More than 12 years have passed and I have followed
his career as closely as possible. He has grown in stature and become
the kind of complete musician one only experiences once in a lifetime,
if at all. His political awareness, giving encores for children
in areas of political conflict, or being a musical ambassador for the
United Nations and his very personal way of communicating, not only
through his music, but also through talking to the audience and braking
down conventional barriers, are by now well known.
And yet, despite this, his recent solo recital expressed
new and unexpected dimensions. He came on stage carrying his violin
and two bows. He left it all on a stool behind him and instead of playing
he grasped a microphone and greeted the audience finishing with the
words "and now let’s start with my new solo venture". Off he went playing
Bach´s Toccata and Fugue in D minor, BWV 565, arranged for solo violin
by Bruce Fox Lefriche. With the first note one realized that he had
studied Baroque technique and played the piece with a Baroque bow –
and without any vibrato and in the purest sense possible - heaven. Afterwards
he apologized that he had not used his baroque violin, "but it has,
unfortunately, the flu, so I played it on my Strad, also not a bad instrument".
The audience laughed, while he changed the slightly deeper tuning back
to normal and played without having left the platform Eugène
Ysaye´s fiercely difficult Sonata for Solo Violin in A minor, op.27,
No.2, a work full of Bach quotations and dedicated to Jacques Thibaud.
The audience went wild, but Vengerov stopped the applause
and instead started talking about Ysaye and his admiration of Bach,
his admiration of the great violinists of his time and about the echo-effect,
Bach as well as Ysaye use, a subtle lead-in to the Echo Sonata, Op.
69 by Vengerov´s compatriot and friend Rodion Shchedrin.
Composed to mark the tercentenary of Bach´s birth,
`this set of nine variations on a fragmentary theme, interwoven with
traces of Bach´s work for unaccompanied violin´, has been part of Vengerov´s
repertoire for some time and nobody plays this work with a deeper understanding
for its contrasting levels and the tonal lightness than him.
After the interval followed three sonatas for solo
violin by Ysaye: D minor, Op.27 No.3 (dedicated to George Enescu), E
minor, Op.27, No.4 (dedicated to Fritz Kreisler and one even got the
feeling that it was Kreisler and not Vengerov, who played it) and E
minor, op27, No.6 (dedicated to Manuel Quiroga).

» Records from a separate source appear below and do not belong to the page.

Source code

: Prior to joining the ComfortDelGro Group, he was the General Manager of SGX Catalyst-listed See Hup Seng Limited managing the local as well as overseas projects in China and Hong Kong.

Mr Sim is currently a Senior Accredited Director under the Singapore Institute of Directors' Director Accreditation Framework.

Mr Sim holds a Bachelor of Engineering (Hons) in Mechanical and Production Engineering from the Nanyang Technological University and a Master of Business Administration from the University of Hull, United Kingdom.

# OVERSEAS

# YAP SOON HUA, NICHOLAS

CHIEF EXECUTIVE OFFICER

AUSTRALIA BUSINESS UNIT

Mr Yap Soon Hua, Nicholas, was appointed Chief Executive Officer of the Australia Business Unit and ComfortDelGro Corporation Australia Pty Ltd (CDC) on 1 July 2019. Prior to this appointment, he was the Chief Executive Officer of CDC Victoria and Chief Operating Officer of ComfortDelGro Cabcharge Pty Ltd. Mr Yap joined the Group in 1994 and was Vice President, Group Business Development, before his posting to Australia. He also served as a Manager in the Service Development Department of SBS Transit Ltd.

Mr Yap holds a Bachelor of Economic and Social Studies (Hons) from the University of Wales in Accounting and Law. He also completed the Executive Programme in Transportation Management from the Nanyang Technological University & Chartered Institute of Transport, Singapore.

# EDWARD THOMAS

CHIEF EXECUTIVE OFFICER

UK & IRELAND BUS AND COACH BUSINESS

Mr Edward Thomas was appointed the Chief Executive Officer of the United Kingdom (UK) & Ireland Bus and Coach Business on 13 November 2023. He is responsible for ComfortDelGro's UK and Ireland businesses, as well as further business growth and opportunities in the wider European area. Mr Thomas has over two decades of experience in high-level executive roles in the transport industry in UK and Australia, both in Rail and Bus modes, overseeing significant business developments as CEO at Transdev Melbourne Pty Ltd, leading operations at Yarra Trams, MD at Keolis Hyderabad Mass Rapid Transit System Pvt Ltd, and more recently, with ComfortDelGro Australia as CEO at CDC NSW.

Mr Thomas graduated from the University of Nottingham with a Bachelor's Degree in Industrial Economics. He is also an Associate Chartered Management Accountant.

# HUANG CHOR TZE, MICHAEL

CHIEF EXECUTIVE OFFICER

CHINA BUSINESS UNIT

Any other artist would
have left the stage between those technically, and musically, extremely
demanding works - not so Vengerov. Instead he entertained the audience
with jokes: one about a famous violinist, who had died. But instead
of going to heaven he went to hell. There, all his great colleagues
from the past were playing in an orchestra, conducted by the devil himself.
He joined in immediately, but after some time he asked one colleague
after the other if there would not be a break soon. Finally, Isaac Stern
whispered, `never a break´. In another joke a violinist asks a fortune-teller
about his future. She looks at his hand and tells him there is very
good and a very bad news. "Which do you want to hear first?", she asks.
"Of course, the good news" he answers. "The good news is, that as soon
as your life on earth is over, you will go to heaven and be the leader
of the best orchestra you can imagine, conducted by God." The violinist
is over the moon. "But now tell me the bad news." "This, unfortunately,
will happen tomorrow".
An encore, an Adagio by Bach, followed and before Maxim
Vengerov finished his recital with the Balalaika Op.100 by Shchedrin,
dedicated to him, he invited the audience to ask him questions. When
the concert was finally over, he came into the foyer and signed copies
of his latest CD - the same concert he had just played (EMI Classics
5 57384 2). A memorable evening with surely the greatest violinist of
our time, and one who is also an incredibly relaxed communicator.